Papicha (critique) : One, two, three, viva l'Algérie.. au féminin !
Sensation du dernier festival de Cannes lors d’une décidemment excellente sélection "Un certain regard" « Papicha», premier long métrage de l’algérienne Mounia Meddour, arrive sur nos écrans dans une semaine, le 9 octobre prochain.
Soyons d'emblée clairs : il ne faut absolument pas passer à côté de cette petite bombe du cinéma nord-africain, à ranger du côté de la Belle et la meute de Kaouther Ben Haniaou plus récemment de Sofia de Meryem Benm'Barek.
"Papicha", c’est le terme plutôt tendre que l’on utilise pour qualifie les jeunes et jolies filles qui vivent à Alger.
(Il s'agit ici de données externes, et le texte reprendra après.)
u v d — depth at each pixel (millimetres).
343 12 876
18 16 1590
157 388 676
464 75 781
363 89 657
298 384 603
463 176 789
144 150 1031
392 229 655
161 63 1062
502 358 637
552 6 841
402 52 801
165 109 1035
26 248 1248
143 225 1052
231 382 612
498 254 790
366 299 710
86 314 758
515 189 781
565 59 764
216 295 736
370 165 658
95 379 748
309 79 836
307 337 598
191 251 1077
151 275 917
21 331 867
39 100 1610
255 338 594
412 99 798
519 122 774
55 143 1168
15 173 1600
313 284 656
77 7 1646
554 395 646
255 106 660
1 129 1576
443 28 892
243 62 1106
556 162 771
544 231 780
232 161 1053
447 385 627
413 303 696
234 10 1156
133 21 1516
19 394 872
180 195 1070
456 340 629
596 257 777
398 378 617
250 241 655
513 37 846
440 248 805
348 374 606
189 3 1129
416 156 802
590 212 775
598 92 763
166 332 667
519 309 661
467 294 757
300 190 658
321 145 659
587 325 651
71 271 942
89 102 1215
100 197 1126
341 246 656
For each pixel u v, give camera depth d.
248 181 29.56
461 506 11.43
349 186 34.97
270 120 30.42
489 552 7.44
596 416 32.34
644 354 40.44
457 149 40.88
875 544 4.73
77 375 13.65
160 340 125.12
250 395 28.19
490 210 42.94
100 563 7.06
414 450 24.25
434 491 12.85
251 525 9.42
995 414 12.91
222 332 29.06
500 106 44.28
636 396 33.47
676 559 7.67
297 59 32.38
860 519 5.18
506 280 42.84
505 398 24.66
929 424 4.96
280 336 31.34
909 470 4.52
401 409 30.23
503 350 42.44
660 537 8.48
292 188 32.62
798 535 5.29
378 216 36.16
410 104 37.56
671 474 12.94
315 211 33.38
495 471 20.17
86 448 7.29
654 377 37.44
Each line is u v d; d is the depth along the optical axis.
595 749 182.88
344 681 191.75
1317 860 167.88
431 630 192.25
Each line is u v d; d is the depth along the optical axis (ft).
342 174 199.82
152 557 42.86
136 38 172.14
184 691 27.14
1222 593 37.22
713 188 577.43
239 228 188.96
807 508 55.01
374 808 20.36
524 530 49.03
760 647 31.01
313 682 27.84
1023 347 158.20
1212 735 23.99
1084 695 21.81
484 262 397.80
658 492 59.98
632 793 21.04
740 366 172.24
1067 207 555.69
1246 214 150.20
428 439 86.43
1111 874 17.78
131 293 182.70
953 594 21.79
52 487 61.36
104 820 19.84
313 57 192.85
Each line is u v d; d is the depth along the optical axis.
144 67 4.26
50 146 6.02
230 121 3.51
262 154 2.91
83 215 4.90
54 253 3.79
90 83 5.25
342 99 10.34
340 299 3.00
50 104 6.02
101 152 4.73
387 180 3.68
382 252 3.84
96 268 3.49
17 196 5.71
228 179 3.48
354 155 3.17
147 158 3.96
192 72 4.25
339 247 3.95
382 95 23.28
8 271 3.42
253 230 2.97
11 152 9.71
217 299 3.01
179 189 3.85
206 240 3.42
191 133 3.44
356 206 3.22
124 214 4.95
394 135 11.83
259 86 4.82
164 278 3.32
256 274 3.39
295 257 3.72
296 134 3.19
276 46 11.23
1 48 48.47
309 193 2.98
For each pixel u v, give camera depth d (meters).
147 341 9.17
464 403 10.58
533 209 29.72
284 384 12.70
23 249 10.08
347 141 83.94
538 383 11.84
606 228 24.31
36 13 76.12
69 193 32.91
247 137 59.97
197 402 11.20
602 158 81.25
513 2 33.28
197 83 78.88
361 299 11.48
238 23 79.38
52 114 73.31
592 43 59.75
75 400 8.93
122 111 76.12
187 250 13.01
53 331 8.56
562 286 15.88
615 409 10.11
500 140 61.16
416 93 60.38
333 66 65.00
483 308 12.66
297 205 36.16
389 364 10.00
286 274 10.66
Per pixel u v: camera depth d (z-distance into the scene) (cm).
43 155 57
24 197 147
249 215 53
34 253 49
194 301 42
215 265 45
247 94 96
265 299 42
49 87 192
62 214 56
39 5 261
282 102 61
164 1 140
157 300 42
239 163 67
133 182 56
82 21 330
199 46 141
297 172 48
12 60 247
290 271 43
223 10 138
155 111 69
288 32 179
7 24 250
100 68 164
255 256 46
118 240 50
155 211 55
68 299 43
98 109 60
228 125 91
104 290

Celles ci sont particulièrement bien représentées dans le film de Mounia Meddour qui se propose d’en suivre plus particulièrement quatre d’entre elles dans le Alger du début des années 90 quand l’extrémisme religieux commence à dangereusement pointer le bout de son nez.
Parmi ces quatre jeunes filles, qui aspirent à une indépendance salutaire, mais si difficile à conquérir dans cette société où les entraves à la liberté sont partout et notamment aux droit des femmes, on suit plus particulièrement Nedja.
Cette jeune et très belle fille de 18 ans qui rêve de devenir styliste et qui fait le mur de son internat pour aller dans les boites de nuits vendre à des filles de mauvaises nuit ses dernières création a un objectif à court terme : créer un défilé dans son école, ce que les ayatollah de la religion ne verront évidemment pas d’un très bon œil, eux pour qui la modernité et la mode occidentales ne sont franchement pas bien vues.
Heureusement, la jeune femme va pouvoir aider sur son groupe de copines à la vie à la mort pour qui l’entraide et la sororité ne sont pas des mots en l’air
Avec une mise scène très incarnée et vibrantes d’émotions en tous genres, Mounia Meddour est toujours proche de ces jeunes filles qu’elle adore et qui sont visiblement ressemblantes à celle qu’elle a été et à celles qu’elle a côtoyé.
Résultat : ces jeunes filles échappent toutes à l’archétype, leurs personnalités sont complexes et bien fouillées, entre Wasilla, Kahina et Samira dont l’évolution dramatique vont franchement évoluer au fil des quelques semaines qui vont tout faire basculer dans leur vie.
Mais surtout la caméra, rythmée, intense, ne lâche jamais d’une semelle Nedjma, dans son combat permanent à voir son pays passer de la violence insidieuse à la violence effective envers les femmes, ainsi que dans son indignation à sentir le regard accusateur ou/ et libidineux (le dégoutant Mokhtar, gardien de nuit de l’université qui ne l’aide que de façon purement intéressée) que les hommes portent sur elle et ses amies.
Papicha est avant tout fière d'être algérienne (le fameux "one two three, viva l’Algérie" , qu’on entend dans les stades de foot et que les jeunes filles clament à plusieurs reprises dans le film) et entend transcrire ses rêves dans la réalité en dépit d'un contexte si délétère.
Et ainsi immergé dans sa lutte sans merci, le spectateur, ravi et tendu à la fois ressent tout ce qu’elle vit.
L’empathie pour ce formidable personnage ne serait pas aussi prégnante sans le talent de la comédienne Lyna Khoudri ( qui épate aussi dans la série Les sauvages, actuellement sur canal+ ) pour l’incarner.
Dire qu’elle irradie chaque plan de sa fougue et de son envie de vivre malgré tout est un doux euphémisme … et dire que Papicha est un film formidable qui terrifie et donne un vrai coup de peps à la fois l’est tout autant !!